## [Extracted material]
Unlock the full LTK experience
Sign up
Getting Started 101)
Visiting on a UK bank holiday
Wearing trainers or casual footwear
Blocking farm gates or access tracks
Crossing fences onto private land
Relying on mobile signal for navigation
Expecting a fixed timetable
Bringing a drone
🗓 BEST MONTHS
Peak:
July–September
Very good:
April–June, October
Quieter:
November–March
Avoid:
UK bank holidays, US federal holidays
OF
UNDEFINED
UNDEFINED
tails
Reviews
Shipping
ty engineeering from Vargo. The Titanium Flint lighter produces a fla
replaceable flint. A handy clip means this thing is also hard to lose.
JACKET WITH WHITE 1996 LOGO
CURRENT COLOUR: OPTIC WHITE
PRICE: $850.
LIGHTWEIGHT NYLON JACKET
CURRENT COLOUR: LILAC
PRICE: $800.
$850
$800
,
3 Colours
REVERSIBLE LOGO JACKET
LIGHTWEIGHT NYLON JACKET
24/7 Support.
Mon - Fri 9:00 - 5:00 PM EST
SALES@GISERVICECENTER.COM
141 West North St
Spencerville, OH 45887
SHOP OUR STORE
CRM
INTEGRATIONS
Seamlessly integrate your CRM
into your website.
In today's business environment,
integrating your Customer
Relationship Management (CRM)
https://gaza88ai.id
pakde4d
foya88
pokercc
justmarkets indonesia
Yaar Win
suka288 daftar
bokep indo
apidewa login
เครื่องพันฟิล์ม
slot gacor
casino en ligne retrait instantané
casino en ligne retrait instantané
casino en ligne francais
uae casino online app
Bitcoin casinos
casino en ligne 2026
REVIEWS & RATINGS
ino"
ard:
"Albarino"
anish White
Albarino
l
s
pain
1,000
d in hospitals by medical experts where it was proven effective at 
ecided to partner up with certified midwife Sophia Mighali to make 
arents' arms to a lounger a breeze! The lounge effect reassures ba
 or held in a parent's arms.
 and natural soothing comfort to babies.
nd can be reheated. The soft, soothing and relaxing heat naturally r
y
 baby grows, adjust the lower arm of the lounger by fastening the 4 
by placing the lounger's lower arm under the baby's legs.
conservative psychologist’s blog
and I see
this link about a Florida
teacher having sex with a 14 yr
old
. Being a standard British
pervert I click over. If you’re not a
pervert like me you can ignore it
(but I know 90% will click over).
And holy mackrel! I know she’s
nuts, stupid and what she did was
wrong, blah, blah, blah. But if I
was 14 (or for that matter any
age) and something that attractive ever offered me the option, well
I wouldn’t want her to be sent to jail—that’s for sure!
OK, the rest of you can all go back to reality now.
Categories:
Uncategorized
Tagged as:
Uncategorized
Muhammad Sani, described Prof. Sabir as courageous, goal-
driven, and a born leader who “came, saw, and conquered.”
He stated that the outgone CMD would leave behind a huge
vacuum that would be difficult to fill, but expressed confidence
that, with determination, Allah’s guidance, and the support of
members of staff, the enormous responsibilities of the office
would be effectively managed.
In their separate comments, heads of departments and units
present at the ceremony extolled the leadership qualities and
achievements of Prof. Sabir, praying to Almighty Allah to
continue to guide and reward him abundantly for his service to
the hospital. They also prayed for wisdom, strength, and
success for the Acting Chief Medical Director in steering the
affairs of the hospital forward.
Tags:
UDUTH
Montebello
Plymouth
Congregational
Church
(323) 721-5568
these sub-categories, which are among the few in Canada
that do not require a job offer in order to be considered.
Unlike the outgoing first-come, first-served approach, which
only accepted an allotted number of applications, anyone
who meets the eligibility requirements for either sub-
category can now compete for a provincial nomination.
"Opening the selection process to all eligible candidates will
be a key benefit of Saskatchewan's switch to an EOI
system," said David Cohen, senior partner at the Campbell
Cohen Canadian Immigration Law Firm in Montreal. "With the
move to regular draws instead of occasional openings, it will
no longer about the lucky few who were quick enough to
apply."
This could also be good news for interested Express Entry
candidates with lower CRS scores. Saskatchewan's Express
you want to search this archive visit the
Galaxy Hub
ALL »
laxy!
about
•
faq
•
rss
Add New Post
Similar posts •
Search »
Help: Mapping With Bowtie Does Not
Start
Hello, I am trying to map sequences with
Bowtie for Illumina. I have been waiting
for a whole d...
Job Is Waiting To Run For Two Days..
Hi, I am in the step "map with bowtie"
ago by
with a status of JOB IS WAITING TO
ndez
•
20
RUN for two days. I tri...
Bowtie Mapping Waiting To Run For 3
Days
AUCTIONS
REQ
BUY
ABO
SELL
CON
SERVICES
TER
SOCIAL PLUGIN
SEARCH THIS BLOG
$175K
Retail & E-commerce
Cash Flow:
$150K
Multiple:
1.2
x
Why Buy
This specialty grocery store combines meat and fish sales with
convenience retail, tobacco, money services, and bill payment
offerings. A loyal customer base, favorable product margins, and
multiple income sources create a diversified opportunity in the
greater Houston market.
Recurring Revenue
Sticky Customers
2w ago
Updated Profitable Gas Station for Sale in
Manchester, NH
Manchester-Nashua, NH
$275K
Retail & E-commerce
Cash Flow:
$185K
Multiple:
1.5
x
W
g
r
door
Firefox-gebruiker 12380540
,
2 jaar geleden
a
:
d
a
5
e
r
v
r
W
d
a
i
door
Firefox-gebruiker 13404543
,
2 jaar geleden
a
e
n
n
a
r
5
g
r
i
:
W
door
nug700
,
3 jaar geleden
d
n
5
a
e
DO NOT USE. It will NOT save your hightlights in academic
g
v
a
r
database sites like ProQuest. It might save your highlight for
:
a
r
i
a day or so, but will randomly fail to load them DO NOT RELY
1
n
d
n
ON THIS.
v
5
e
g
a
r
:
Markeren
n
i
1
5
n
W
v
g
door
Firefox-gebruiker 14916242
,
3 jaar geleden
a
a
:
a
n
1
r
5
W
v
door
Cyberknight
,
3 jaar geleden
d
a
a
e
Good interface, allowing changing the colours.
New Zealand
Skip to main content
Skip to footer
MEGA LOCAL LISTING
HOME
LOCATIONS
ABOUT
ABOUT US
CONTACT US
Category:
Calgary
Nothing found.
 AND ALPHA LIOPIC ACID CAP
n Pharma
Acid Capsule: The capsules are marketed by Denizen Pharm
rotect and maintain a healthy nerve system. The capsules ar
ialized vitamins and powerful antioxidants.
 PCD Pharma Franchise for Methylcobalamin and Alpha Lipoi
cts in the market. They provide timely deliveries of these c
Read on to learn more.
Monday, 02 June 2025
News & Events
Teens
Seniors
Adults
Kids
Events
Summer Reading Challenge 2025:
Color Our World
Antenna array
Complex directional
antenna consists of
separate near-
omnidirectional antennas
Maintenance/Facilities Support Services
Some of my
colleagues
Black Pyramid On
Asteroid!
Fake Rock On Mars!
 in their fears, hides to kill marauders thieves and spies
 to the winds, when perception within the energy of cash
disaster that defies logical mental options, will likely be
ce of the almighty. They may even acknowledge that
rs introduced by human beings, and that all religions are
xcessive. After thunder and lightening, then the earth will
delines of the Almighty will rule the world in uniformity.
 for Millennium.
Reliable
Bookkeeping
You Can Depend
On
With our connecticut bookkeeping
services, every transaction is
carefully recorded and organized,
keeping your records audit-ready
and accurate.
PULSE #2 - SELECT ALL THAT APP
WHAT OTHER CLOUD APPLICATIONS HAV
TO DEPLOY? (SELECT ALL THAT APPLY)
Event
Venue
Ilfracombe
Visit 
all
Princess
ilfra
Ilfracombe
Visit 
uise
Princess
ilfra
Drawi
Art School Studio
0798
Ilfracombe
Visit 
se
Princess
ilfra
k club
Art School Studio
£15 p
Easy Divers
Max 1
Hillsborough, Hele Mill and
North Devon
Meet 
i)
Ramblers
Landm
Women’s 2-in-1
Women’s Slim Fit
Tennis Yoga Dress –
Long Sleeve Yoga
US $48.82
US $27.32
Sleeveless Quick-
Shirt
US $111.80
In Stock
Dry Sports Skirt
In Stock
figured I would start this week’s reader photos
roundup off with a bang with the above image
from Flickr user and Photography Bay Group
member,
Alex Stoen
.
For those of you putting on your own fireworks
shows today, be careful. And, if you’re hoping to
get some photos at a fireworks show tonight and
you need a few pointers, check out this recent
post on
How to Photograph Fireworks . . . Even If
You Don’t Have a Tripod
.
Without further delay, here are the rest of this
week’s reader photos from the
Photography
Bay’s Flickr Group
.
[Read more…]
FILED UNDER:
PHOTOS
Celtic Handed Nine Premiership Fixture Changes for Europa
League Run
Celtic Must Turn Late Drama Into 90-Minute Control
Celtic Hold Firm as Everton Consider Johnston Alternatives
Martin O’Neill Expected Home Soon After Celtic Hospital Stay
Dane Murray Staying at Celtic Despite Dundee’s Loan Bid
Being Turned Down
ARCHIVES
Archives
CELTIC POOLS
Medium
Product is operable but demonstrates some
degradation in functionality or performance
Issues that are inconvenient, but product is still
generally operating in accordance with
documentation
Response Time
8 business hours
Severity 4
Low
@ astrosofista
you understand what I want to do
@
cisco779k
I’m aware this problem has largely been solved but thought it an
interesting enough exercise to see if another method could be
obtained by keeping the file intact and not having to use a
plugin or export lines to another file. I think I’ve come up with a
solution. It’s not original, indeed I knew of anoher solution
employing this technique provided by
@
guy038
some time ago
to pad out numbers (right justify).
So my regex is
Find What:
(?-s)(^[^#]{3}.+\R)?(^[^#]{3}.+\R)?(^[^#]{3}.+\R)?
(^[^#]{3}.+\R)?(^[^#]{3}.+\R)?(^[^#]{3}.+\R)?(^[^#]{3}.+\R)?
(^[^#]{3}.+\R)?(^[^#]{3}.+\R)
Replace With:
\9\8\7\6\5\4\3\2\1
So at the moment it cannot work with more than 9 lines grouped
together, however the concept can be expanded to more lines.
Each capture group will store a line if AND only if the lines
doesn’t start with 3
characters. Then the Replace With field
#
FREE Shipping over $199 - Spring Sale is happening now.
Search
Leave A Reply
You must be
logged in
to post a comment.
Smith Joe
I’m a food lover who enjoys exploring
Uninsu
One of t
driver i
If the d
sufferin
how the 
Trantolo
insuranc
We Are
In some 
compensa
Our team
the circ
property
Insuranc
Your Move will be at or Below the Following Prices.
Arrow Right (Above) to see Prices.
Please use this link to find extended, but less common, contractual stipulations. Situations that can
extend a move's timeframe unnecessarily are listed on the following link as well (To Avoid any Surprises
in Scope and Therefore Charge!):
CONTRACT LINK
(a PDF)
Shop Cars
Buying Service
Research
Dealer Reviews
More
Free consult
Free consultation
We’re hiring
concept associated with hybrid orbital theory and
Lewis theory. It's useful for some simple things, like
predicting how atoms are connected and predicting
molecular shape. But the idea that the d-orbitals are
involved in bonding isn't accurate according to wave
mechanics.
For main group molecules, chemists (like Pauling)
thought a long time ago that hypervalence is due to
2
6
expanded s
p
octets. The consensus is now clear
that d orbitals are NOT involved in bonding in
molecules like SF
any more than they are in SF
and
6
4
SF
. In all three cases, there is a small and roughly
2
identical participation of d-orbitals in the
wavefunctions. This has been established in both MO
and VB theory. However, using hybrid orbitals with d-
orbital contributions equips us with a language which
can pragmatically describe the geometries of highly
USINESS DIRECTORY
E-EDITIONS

## [What is expected]
Give back the records above exactly, limited to the lines between the one holding "replaceable flint. A" and the one holding "baby grows, adjust", inclusive.

## [Written solution]
replaceable flint. A handy clip means this thing is also hard to lose.
JACKET WITH WHITE 1996 LOGO
CURRENT COLOUR: OPTIC WHITE
PRICE: $850.
LIGHTWEIGHT NYLON JACKET
CURRENT COLOUR: LILAC
PRICE: $800.
$850
$800
,
3 Colours
REVERSIBLE LOGO JACKET
LIGHTWEIGHT NYLON JACKET
24/7 Support.
Mon - Fri 9:00 - 5:00 PM EST
SALES@GISERVICECENTER.COM
141 West North St
Spencerville, OH 45887
SHOP OUR STORE
CRM
INTEGRATIONS
Seamlessly integrate your CRM
into your website.
In today's business environment,
integrating your Customer
Relationship Management (CRM)
https://gaza88ai.id
pakde4d
foya88
pokercc
justmarkets indonesia
Yaar Win
suka288 daftar
bokep indo
apidewa login
เครื่องพันฟิล์ม
slot gacor
casino en ligne retrait instantané
casino en ligne retrait instantané
casino en ligne francais
uae casino online app
Bitcoin casinos
casino en ligne 2026
REVIEWS & RATINGS
ino"
ard:
"Albarino"
anish White
Albarino
l
s
pain
1,000
d in hospitals by medical experts where it was proven effective at 
ecided to partner up with certified midwife Sophia Mighali to make 
arents' arms to a lounger a breeze! The lounge effect reassures ba
 or held in a parent's arms.
 and natural soothing comfort to babies.
nd can be reheated. The soft, soothing and relaxing heat naturally r
y
 baby grows, adjust the lower arm of the lounger by fastening the 4 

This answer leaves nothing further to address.